Eco-tourist destination
But what bothers the scientists is the unsutainability of mining the area. They believe more can be earned from the resources if it is marketed as an eco-tourist destination. The Southern Trelawny Environmental Agency is already benefiting from a such a product and believes more can be done to develop the Cockpit in that regard so the 73,000 residents living in districts within the Cockpit can benefit more too.
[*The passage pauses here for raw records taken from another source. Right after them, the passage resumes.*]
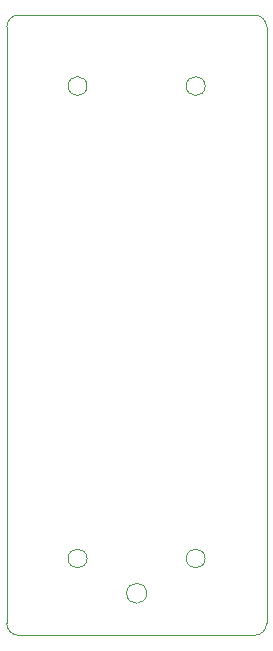
<source format=gbr>
%TF.GenerationSoftware,KiCad,Pcbnew,8.0.4-unknown-202407232306~396e531e7c~ubuntu22.04.1*%
%TF.CreationDate,2024-09-04T14:27:01+01:00*%
%TF.ProjectId,CONTROLLER_pico,434f4e54-524f-44c4-9c45-525f7069636f,rev?*%
%TF.SameCoordinates,Original*%
%TF.FileFunction,Profile,NP*%
%FSLAX46Y46*%
G04 Gerber Fmt 4.6, Leading zero omitted, Abs format (unit mm)*
G04 Created by KiCad (PCBNEW 8.0.4-unknown-202407232306~396e531e7c~ubuntu22.04.1) date 2024-09-04 14:27:01*
%MOMM*%
%LPD*%
G01*
G04 APERTURE LIST*
%TA.AperFunction,Profile*%
%ADD10C,0.038100*%
%TD*%
%TA.AperFunction,Profile*%
%ADD11C,0.100000*%
%TD*%
G04 APERTURE END LIST*
D10*
X110000000Y-59500000D02*
X90000000Y-59500000D01*
X95800000Y-65500000D02*
G75*
G02*
X94200000Y-65500000I-800000J0D01*
G01*
X94200000Y-65500000D02*
G75*
G02*
X95800000Y-65500000I800000J0D01*
G01*
X95800000Y-105500000D02*
G75*
G02*
X94200000Y-105500000I-800000J0D01*
G01*
X94200000Y-105500000D02*
G75*
G02*
X95800000Y-105500000I800000J0D01*
G01*
X89000000Y-60500000D02*
G75*
G02*
X90000000Y-59500000I1000000J0D01*
G01*
X111000000Y-111000000D02*
X111000000Y-60500000D01*
X111000000Y-111000000D02*
G75*
G02*
X110000000Y-112000000I-1000000J0D01*
G01*
X90000000Y-112000000D02*
G75*
G02*
X89000000Y-111000000I0J1000000D01*
G01*
X110000000Y-59500000D02*
G75*
G02*
X111000000Y-60500000I0J-1000000D01*
G01*
X90000000Y-112000000D02*
X110000000Y-112000000D01*
X89000000Y-60500000D02*
X89000000Y-111000000D01*
X105800000Y-65500000D02*
G75*
G02*
X104200000Y-65500000I-800000J0D01*
G01*
X104200000Y-65500000D02*
G75*
G02*
X105800000Y-65500000I800000J0D01*
G01*
X105800000Y-105500000D02*
G75*
G02*
X104200000Y-105500000I-800000J0D01*
G01*
X104200000Y-105500000D02*
G75*
G02*
X105800000Y-105500000I800000J0D01*
G01*
D11*
%TO.C,J2*%
X100850000Y-108445000D02*
G75*
G02*
X99150000Y-108445000I-850000J0D01*
G01*
X99150000Y-108445000D02*
G75*
G02*
X100850000Y-108445000I850000J0D01*
G01*
%TD*%
M02*

</source>
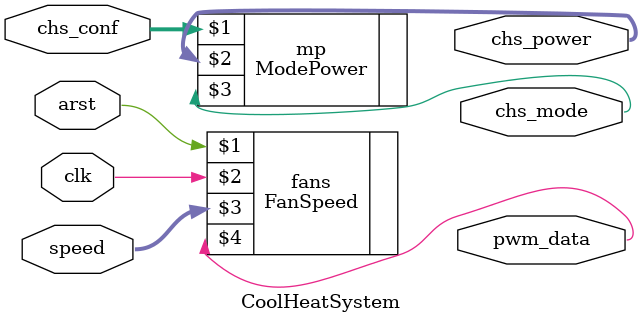
<source format=v>
`timescale 1ns / 1ps
   module CoolHeatSystem (
	input        arst      , // reset [asynch]  
	input        clk       , // clock [posedge] 
	
	input  [7:0] speed     , // speed [duty-cycle]  
	
	input  [7:0] chs_conf  , // degree [temprature] 
	
	output  [3:0] chs_power , // power  [cooler/heater] 
	output       chs_mode  , // model  [heat=1/cool=0]

	output       pwm_data    // data  [output]
);

	
	ModePower mp(chs_conf,chs_power,chs_mode);
	FanSpeed fans(arst,clk,speed,pwm_data);
	


endmodule

</source>
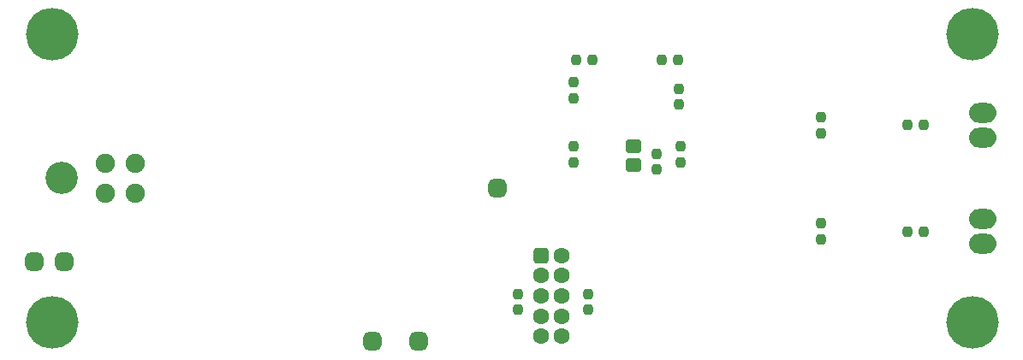
<source format=gbs>
G04*
G04 #@! TF.GenerationSoftware,Altium Limited,Altium Designer,19.0.5 (141)*
G04*
G04 Layer_Color=16711935*
%FSLAX43Y43*%
%MOMM*%
G71*
G01*
G75*
G04:AMPARAMS|DCode=16|XSize=1.003mm|YSize=1.003mm|CornerRadius=0.302mm|HoleSize=0mm|Usage=FLASHONLY|Rotation=180.000|XOffset=0mm|YOffset=0mm|HoleType=Round|Shape=RoundedRectangle|*
%AMROUNDEDRECTD16*
21,1,1.003,0.400,0,0,180.0*
21,1,0.400,1.003,0,0,180.0*
1,1,0.603,-0.200,0.200*
1,1,0.603,0.200,0.200*
1,1,0.603,0.200,-0.200*
1,1,0.603,-0.200,-0.200*
%
%ADD16ROUNDEDRECTD16*%
G04:AMPARAMS|DCode=26|XSize=1.603mm|YSize=1.403mm|CornerRadius=0.402mm|HoleSize=0mm|Usage=FLASHONLY|Rotation=180.000|XOffset=0mm|YOffset=0mm|HoleType=Round|Shape=RoundedRectangle|*
%AMROUNDEDRECTD26*
21,1,1.603,0.600,0,0,180.0*
21,1,0.800,1.403,0,0,180.0*
1,1,0.803,-0.400,0.300*
1,1,0.803,0.400,0.300*
1,1,0.803,0.400,-0.300*
1,1,0.803,-0.400,-0.300*
%
%ADD26ROUNDEDRECTD26*%
G04:AMPARAMS|DCode=27|XSize=1.003mm|YSize=1.003mm|CornerRadius=0.302mm|HoleSize=0mm|Usage=FLASHONLY|Rotation=270.000|XOffset=0mm|YOffset=0mm|HoleType=Round|Shape=RoundedRectangle|*
%AMROUNDEDRECTD27*
21,1,1.003,0.400,0,0,270.0*
21,1,0.400,1.003,0,0,270.0*
1,1,0.603,-0.200,-0.200*
1,1,0.603,-0.200,0.200*
1,1,0.603,0.200,0.200*
1,1,0.603,0.200,-0.200*
%
%ADD27ROUNDEDRECTD27*%
%ADD32C,1.603*%
G04:AMPARAMS|DCode=33|XSize=1.603mm|YSize=1.603mm|CornerRadius=0.452mm|HoleSize=0mm|Usage=FLASHONLY|Rotation=0.000|XOffset=0mm|YOffset=0mm|HoleType=Round|Shape=RoundedRectangle|*
%AMROUNDEDRECTD33*
21,1,1.603,0.700,0,0,0.0*
21,1,0.700,1.603,0,0,0.0*
1,1,0.903,0.350,-0.350*
1,1,0.903,-0.350,-0.350*
1,1,0.903,-0.350,0.350*
1,1,0.903,0.350,0.350*
%
%ADD33ROUNDEDRECTD33*%
%ADD34O,2.703X1.953*%
%ADD35C,1.903*%
%ADD36C,3.203*%
G04:AMPARAMS|DCode=37|XSize=1.803mm|YSize=1.803mm|CornerRadius=0.502mm|HoleSize=0mm|Usage=FLASHONLY|Rotation=0.000|XOffset=0mm|YOffset=0mm|HoleType=Round|Shape=RoundedRectangle|*
%AMROUNDEDRECTD37*
21,1,1.803,0.800,0,0,0.0*
21,1,0.800,1.803,0,0,0.0*
1,1,1.003,0.400,-0.400*
1,1,1.003,-0.400,-0.400*
1,1,1.003,-0.400,0.400*
1,1,1.003,0.400,0.400*
%
%ADD37ROUNDEDRECTD37*%
%ADD38C,5.203*%
D16*
X53000Y1212D02*
D03*
Y2787D02*
D03*
X46000Y1212D02*
D03*
Y2787D02*
D03*
X59769Y15113D02*
D03*
Y16688D02*
D03*
X62103Y15849D02*
D03*
Y17424D02*
D03*
X61976Y23139D02*
D03*
Y21565D02*
D03*
X51500Y23774D02*
D03*
Y22199D02*
D03*
Y15849D02*
D03*
Y17424D02*
D03*
X76000Y18712D02*
D03*
Y20288D02*
D03*
Y8229D02*
D03*
Y9804D02*
D03*
D26*
X57500Y17450D02*
D03*
Y15550D02*
D03*
D27*
X61875Y26000D02*
D03*
X60299D02*
D03*
X53357D02*
D03*
X51783D02*
D03*
X86132Y9000D02*
D03*
X84557D02*
D03*
X86132Y19500D02*
D03*
X84557D02*
D03*
D32*
X48325Y600D02*
D03*
Y-1400D02*
D03*
Y4600D02*
D03*
X50325Y600D02*
D03*
Y-1400D02*
D03*
Y6600D02*
D03*
Y4600D02*
D03*
X48325Y2600D02*
D03*
X50325D02*
D03*
D33*
X48325Y6600D02*
D03*
D34*
X92000Y7750D02*
D03*
Y10250D02*
D03*
Y18250D02*
D03*
Y20750D02*
D03*
D35*
X5217Y15750D02*
D03*
Y12750D02*
D03*
X8217Y15750D02*
D03*
Y12750D02*
D03*
D36*
X917Y14250D02*
D03*
D37*
X44000Y13304D02*
D03*
X1201Y6000D02*
D03*
X31623Y-1905D02*
D03*
X-1794Y6000D02*
D03*
X36195Y-1905D02*
D03*
D38*
X91000Y0D02*
D03*
X0D02*
D03*
Y28500D02*
D03*
X91000D02*
D03*
M02*

</source>
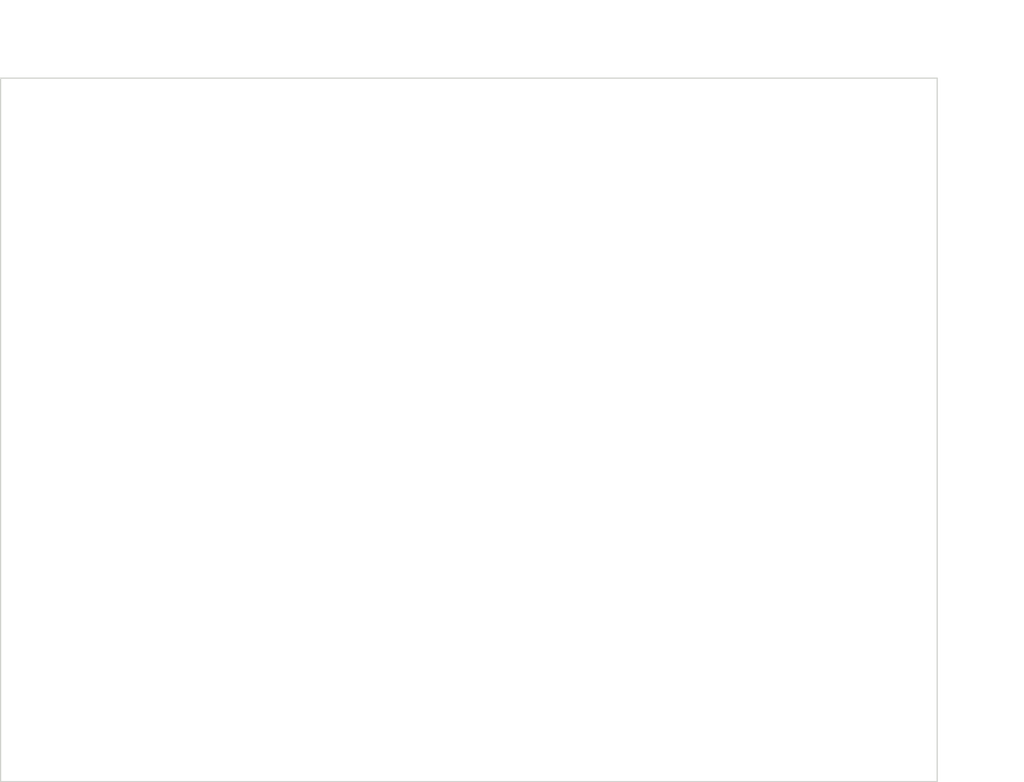
<source format=kicad_pcb>
(kicad_pcb (version 20171130) (host pcbnew "(5.1.0)-1")

  (general
    (thickness 1.6)
    (drawings 16)
    (tracks 0)
    (zones 0)
    (modules 0)
    (nets 1)
  )

  (page A4)
  (layers
    (0 F.Cu signal)
    (31 B.Cu signal)
    (32 B.Adhes user)
    (33 F.Adhes user)
    (34 B.Paste user)
    (35 F.Paste user)
    (36 B.SilkS user)
    (37 F.SilkS user)
    (38 B.Mask user)
    (39 F.Mask user)
    (40 Dwgs.User user)
    (41 Cmts.User user)
    (42 Eco1.User user)
    (43 Eco2.User user)
    (44 Edge.Cuts user)
    (45 Margin user)
    (46 B.CrtYd user)
    (47 F.CrtYd user)
    (48 B.Fab user)
    (49 F.Fab user)
  )

  (setup
    (last_trace_width 0.25)
    (trace_clearance 0.2)
    (zone_clearance 0.508)
    (zone_45_only no)
    (trace_min 0.2)
    (via_size 0.8)
    (via_drill 0.4)
    (via_min_size 0.4)
    (via_min_drill 0.3)
    (uvia_size 0.3)
    (uvia_drill 0.1)
    (uvias_allowed no)
    (uvia_min_size 0.2)
    (uvia_min_drill 0.1)
    (edge_width 0.05)
    (segment_width 0.2)
    (pcb_text_width 0.3)
    (pcb_text_size 1.5 1.5)
    (mod_edge_width 0.12)
    (mod_text_size 1 1)
    (mod_text_width 0.15)
    (pad_size 1.524 1.524)
    (pad_drill 0.762)
    (pad_to_mask_clearance 0.051)
    (solder_mask_min_width 0.25)
    (aux_axis_origin 0 0)
    (visible_elements FFFFFF7F)
    (pcbplotparams
      (layerselection 0x010fc_ffffffff)
      (usegerberextensions false)
      (usegerberattributes false)
      (usegerberadvancedattributes false)
      (creategerberjobfile false)
      (excludeedgelayer true)
      (linewidth 0.152400)
      (plotframeref false)
      (viasonmask false)
      (mode 1)
      (useauxorigin false)
      (hpglpennumber 1)
      (hpglpenspeed 20)
      (hpglpendiameter 15.000000)
      (psnegative false)
      (psa4output false)
      (plotreference true)
      (plotvalue true)
      (plotinvisibletext false)
      (padsonsilk false)
      (subtractmaskfromsilk false)
      (outputformat 1)
      (mirror false)
      (drillshape 1)
      (scaleselection 1)
      (outputdirectory ""))
  )

  (net 0 "")

  (net_class Default "This is the default net class."
    (clearance 0.2)
    (trace_width 0.25)
    (via_dia 0.8)
    (via_drill 0.4)
    (uvia_dia 0.3)
    (uvia_drill 0.1)
  )

  (gr_line (start 63.360446 156.387195) (end 222.360446 156.387195) (layer Edge.Cuts) (width 0.2))
  (gr_line (start 222.360446 156.387195) (end 222.360446 36.887195) (layer Edge.Cuts) (width 0.2))
  (gr_line (start 222.360446 36.887195) (end 63.360446 36.887195) (layer Edge.Cuts) (width 0.2))
  (gr_line (start 63.360446 36.887195) (end 63.360446 156.387195) (layer Edge.Cuts) (width 0.2))
  (gr_text [4.70] (at 232.360446 128.526657) (layer Dwgs.User)
    (effects (font (size 1.7 1.53) (thickness 0.2125)))
  )
  (gr_text " 119.50" (at 232.360446 124.969221) (layer Dwgs.User)
    (effects (font (size 1.7 1.53) (thickness 0.2125)))
  )
  (gr_line (start 232.360446 38.887195) (end 232.360446 123.07976) (layer Dwgs.User) (width 0.2))
  (gr_line (start 232.360446 154.387195) (end 232.360446 130.194631) (layer Dwgs.User) (width 0.2))
  (gr_line (start 223.360446 36.887195) (end 235.535446 36.887195) (layer Dwgs.User) (width 0.2))
  (gr_line (start 223.360446 156.387195) (end 235.535446 156.387195) (layer Dwgs.User) (width 0.2))
  (gr_text [6.26] (at 182.860446 28.776657) (layer Dwgs.User)
    (effects (font (size 1.7 1.53) (thickness 0.2125)))
  )
  (gr_text " 159.00" (at 182.860446 25.219221) (layer Dwgs.User)
    (effects (font (size 1.7 1.53) (thickness 0.2125)))
  )
  (gr_line (start 65.360446 26.887195) (end 178.155432 26.887195) (layer Dwgs.User) (width 0.2))
  (gr_line (start 220.360446 26.887195) (end 187.56546 26.887195) (layer Dwgs.User) (width 0.2))
  (gr_line (start 63.360446 35.887195) (end 63.360446 23.712195) (layer Dwgs.User) (width 0.2))
  (gr_line (start 222.360446 35.887195) (end 222.360446 23.712195) (layer Dwgs.User) (width 0.2))

)

</source>
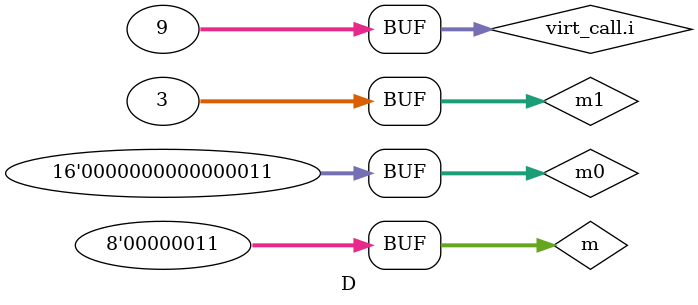
<source format=sv>

module B_top // "b_mod"
(
);


//------------------------------------------------------------------------------
// Child module instances

C c_mod
(

);

D d_mod
(

);

endmodule



//==============================================================================
//
// Module: C (test_virtual3.cpp:71:5)
//
module C // "b_mod.c_mod"
(
);

// Variables generated for SystemC signals

//------------------------------------------------------------------------------
// Method process: virt_call (test_virtual3.cpp:30:5) 

// Process-local variables
logic signed [15:0] m0;

always_comb 
begin : virt_call     // test_virtual3.cpp:30:5
    // Call f() begin
    m0 = 3'sd2;
    // Call f() end
end

endmodule



//==============================================================================
//
// Module: D (test_virtual3.cpp:72:5)
//
module D // "b_mod.d_mod"
(
);

// Variables generated for SystemC signals

//------------------------------------------------------------------------------
// Method process: virt_call (test_virtual3.cpp:30:5) 

// Process-local variables
logic signed [31:0] m1;
logic signed [15:0] m0;
logic signed [7:0] m;

always_comb 
begin : virt_call     // test_virtual3.cpp:30:5
    integer i;
    // Call f() begin
    m1 = 3;
    m0 = 3'sd3;
    m = 3'sd3;
    i = m1 + m0 + m;
    // Call f() end
end

endmodule



</source>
The agency has been conducting adventure tours for nearly 10 years, catering mostly to the tourist market.
The Government had assured the nation that there would be no mining in the Cockpit Country, but residents from communities there have indicated that some bauxite companies have been exploring the area for some time now and have even bought land for mining.
Two companies, ALCOA and the Clarendon Alumina Production were granted special exclusive licenses [to explore areas of the Cockpit for bauxite deposits last year] which expired in May this year. It is still not clear whether these licenses were renewed.
The Sunday Gleaner visited, Alps, a small community in the Cockpit where residents say bauxite companies have been exploring and making offers to some community members to purchase their land. The residents, who are mostly small farmers, however, are opposed to such a move. They say if the area is mined they will lose vital resources such as several species of plants which are used for medicine and they will have no other mode of surviving.